I tried what you suggested and here’s what the code looks like now:

function test(data, status, jqXHR){
    console.log('inside test()');
    console.log('data:'+data);
    console.log('status:'+status);
    console.log('jqXHR:'+jqXHR);
}


//Grab contents from the Argos report...
$.ajax({
    url: "https://mydomain/x?report=DP5BZWOYD5LJU4TMD4YPV2L7EQK53Y2VI7BVCUBXTP3OQGVYIBT7VHHQ6GWCBDCERA53J6G4YBIEM",
    jsonpCallback: test,
    contentType: 'application/json',
    processData: false,
    dataType:"jsonp",
    jsonp: false,
    success: function(data){
        console.log(data);
    },
    error: function(a, b, c){
        console.log(a);
        console.log(b);
        console.log(c);
    }
});

When I refreshed the page to test it, Firebug spit out the following indications (in the exact order that I see them):

  • inside test()
  • data:undefined
  • status:undefined
  • jqXHR:undefined
  • Object { readyState=4, status=200, statusText=“success”, more…}
  • parsererror
  • Error: undefined was not called
  • SyntaxError: missing ; before statement

(The last item precluded a line sample of the payload I was trying to scrape, like it was able to see contents in the text file.)

It’s really odd… I hope my use of mixed double and single quotes in various AJAX settings above wouldn’t cause something like this. Every article you see in Google has people posting their “working examples” that make mixed usage of things being double-quoted, single-quoted, or no quotes at all…

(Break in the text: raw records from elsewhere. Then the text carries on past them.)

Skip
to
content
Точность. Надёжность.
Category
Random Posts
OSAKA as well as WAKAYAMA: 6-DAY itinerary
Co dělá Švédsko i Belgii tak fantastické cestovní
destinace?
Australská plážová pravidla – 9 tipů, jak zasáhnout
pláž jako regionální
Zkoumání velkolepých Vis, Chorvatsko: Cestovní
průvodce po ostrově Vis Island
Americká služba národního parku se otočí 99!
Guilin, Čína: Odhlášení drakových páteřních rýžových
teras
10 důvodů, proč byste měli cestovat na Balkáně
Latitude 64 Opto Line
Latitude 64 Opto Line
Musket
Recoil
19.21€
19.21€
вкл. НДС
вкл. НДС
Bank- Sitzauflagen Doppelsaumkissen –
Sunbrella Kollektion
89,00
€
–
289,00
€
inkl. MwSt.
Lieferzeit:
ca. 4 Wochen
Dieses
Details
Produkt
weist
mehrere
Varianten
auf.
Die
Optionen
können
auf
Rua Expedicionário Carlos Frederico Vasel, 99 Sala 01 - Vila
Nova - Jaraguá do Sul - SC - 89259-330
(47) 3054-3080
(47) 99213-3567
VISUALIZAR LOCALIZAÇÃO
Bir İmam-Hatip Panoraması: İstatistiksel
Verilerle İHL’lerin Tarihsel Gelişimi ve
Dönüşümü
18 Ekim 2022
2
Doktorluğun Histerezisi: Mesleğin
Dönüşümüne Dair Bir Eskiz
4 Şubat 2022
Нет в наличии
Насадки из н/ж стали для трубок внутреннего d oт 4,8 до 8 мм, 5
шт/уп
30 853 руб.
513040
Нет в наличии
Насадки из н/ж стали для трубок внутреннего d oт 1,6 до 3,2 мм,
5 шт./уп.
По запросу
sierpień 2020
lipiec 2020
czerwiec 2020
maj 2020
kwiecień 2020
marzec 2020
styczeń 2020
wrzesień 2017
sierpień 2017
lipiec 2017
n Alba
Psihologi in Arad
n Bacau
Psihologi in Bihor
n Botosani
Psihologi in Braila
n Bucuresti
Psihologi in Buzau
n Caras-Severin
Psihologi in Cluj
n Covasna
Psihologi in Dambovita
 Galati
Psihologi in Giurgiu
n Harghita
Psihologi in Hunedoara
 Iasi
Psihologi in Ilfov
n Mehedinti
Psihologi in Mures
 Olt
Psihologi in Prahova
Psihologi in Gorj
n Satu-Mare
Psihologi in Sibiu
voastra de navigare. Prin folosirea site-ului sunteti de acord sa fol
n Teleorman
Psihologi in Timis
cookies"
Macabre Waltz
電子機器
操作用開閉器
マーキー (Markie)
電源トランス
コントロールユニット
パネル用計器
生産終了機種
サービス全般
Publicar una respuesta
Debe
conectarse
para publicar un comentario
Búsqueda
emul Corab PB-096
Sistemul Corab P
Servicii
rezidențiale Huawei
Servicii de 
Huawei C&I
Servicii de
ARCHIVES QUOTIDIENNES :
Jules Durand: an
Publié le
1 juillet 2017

I wouldn’t worry about the mixed and single quotes, that’s perfectly valid Javascript syntax!

I’m thinking the error you are getting has to do with the format of the data returned from the other domain.

The way JSONP works is that it expects the response received to be valid Javascript:

The server should return valid JavaScript that passes the JSON response into the callback function.
http://api.jquery.com/jquery.ajax/

Since you mentioned you are receiving a “txt” file, I guess that’s where your error comes from.

Try wrapping the report data into a call to your callback functio (in your case, the test function), as described here:

test({ reportData: "...." });
1 Like

Spot on, ucorina. Adding to that, I was told by requinix over at devnetwork.net that JSONP has to be explicitly enabled on the server one might be trying to scrape from in order for it to work. Otherwise, the only way to really do what I’m trying to do here is via something like CURL (which I don’t think there’s going to be a need for since my script works ON the app server–just not from my workstation, due to the CORS stuff).

Thanks for your input, though. Just out of curiosity, are you saying that JSONP will always fail if the payload isn’t retrieved in the JSON format?

Yeah, the server has to return the data wrapped in a function call, as in @ucorina’s example above.

As the server needs to pass the data as an argument to a JS function the data could be in any valid format, including a string, or a number, but is usually JSON.

There’s a SitePoint article explaining how JSONP works with examples that goes into more detail, and explains alternatives like settings CORS headers (if you have control of the server) or using a proxy (for 3rd party servers that don’t support JSONP).

1 Like

This topic was automatically closed 91 days after the last reply. New replies are no longer allowed.